Records in a dataset:

>> start

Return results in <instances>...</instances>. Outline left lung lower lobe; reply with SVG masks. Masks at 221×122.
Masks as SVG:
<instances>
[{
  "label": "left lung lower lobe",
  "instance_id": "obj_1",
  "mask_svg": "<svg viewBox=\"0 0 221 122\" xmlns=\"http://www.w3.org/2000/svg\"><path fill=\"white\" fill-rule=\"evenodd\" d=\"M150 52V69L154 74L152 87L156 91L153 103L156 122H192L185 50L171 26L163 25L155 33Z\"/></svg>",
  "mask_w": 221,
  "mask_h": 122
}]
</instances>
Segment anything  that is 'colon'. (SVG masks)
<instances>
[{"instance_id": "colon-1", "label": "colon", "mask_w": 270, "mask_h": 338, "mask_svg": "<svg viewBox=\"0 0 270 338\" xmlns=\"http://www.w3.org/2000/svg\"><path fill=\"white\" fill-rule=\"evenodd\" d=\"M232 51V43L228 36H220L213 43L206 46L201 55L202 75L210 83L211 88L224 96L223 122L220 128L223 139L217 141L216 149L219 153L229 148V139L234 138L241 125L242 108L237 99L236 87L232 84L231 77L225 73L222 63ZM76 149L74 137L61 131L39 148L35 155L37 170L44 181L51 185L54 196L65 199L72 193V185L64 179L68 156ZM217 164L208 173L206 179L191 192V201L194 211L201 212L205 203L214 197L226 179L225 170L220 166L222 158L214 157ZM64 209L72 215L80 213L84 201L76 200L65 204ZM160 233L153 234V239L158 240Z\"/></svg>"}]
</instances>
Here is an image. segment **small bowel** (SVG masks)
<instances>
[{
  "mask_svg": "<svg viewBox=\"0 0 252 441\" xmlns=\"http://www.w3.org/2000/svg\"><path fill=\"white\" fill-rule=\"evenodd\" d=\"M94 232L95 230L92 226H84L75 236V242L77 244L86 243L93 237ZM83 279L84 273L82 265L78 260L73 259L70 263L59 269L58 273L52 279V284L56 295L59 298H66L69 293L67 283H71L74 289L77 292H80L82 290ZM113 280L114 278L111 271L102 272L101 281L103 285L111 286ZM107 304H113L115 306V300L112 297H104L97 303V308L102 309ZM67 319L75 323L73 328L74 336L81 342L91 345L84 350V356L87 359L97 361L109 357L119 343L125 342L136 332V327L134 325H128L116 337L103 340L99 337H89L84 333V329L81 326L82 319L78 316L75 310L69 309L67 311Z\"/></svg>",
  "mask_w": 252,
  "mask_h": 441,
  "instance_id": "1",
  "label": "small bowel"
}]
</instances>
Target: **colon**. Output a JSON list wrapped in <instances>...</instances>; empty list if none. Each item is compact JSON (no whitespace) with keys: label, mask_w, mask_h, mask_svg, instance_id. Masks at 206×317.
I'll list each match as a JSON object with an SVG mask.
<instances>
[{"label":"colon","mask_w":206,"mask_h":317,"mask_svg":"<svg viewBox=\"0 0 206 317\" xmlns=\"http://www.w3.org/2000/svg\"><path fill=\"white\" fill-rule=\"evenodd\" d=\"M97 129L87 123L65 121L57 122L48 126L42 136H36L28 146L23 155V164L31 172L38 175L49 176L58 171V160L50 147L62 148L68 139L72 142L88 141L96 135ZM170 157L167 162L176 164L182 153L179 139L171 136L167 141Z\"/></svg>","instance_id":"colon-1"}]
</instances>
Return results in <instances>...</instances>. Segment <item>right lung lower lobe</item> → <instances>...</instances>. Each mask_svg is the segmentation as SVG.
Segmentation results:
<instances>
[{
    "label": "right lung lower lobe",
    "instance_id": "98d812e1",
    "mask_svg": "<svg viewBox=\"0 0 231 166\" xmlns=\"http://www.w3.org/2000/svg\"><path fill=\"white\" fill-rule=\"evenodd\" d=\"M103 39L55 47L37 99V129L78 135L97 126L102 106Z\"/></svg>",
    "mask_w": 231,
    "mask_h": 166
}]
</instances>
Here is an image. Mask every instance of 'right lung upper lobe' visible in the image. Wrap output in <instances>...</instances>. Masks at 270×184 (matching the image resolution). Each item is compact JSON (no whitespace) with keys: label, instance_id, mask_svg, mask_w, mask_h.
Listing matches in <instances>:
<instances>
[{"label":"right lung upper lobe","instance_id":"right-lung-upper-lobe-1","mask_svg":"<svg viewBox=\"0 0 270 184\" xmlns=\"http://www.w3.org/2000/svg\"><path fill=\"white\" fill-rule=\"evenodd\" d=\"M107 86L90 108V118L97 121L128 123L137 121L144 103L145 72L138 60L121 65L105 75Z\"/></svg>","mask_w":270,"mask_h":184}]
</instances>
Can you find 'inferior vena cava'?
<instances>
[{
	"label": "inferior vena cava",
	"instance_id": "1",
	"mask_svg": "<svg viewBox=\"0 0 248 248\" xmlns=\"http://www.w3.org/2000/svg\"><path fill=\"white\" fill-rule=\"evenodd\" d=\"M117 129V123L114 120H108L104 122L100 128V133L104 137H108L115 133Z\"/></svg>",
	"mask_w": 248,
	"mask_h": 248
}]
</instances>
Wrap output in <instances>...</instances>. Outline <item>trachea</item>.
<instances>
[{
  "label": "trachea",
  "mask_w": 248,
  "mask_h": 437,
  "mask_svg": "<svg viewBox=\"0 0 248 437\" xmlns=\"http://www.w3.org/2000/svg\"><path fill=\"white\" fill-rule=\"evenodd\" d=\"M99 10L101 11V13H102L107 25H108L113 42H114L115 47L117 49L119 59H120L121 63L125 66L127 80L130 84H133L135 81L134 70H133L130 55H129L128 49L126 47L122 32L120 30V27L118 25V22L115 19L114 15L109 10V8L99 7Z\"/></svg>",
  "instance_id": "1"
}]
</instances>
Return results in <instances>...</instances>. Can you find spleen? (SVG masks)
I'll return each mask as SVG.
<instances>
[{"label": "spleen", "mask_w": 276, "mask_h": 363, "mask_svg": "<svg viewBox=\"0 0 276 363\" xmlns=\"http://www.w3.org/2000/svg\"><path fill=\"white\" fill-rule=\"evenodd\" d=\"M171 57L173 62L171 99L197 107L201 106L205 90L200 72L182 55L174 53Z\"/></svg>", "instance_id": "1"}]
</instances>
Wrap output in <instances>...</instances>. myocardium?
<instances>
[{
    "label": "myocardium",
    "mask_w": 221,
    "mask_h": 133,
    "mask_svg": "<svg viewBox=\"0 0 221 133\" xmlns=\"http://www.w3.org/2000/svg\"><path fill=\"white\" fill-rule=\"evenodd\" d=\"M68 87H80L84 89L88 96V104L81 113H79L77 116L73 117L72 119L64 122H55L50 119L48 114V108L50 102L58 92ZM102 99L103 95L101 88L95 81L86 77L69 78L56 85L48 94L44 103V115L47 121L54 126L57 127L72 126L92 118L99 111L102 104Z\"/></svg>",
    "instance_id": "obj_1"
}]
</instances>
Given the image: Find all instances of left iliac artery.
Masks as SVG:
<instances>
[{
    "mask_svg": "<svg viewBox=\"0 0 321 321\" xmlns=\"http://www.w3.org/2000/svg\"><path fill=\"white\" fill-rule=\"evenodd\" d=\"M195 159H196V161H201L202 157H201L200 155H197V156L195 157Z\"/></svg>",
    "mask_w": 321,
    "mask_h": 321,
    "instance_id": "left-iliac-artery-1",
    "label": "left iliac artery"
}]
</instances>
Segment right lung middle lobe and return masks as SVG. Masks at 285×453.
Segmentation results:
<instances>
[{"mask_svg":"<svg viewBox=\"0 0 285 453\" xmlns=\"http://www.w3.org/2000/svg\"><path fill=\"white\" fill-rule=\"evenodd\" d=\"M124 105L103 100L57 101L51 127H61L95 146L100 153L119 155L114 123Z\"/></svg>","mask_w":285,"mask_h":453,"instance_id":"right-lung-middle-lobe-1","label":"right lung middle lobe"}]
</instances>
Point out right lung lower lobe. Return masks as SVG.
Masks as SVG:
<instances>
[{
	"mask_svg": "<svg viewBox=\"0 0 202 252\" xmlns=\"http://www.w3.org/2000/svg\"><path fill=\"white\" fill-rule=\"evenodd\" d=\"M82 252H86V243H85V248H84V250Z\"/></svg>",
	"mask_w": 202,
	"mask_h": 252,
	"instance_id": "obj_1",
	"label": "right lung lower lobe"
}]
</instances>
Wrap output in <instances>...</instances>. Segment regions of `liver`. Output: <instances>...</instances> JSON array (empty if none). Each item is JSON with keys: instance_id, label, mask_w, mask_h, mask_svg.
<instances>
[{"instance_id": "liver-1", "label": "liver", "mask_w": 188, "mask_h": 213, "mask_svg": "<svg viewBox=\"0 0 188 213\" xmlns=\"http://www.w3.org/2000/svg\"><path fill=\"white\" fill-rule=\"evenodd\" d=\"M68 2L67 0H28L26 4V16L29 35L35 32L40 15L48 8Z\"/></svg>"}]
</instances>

>> end

[EXERCISE REQUIREMENTS] Copy out each line of the data above that contains the string "artery", treating uppercase and lowercase letters as distinct.

[COMPLETE OUTPUT]
Given the image: Find all instances of left iliac artery.
    "instance_id": "left-iliac-artery-1",
    "label": "left iliac artery"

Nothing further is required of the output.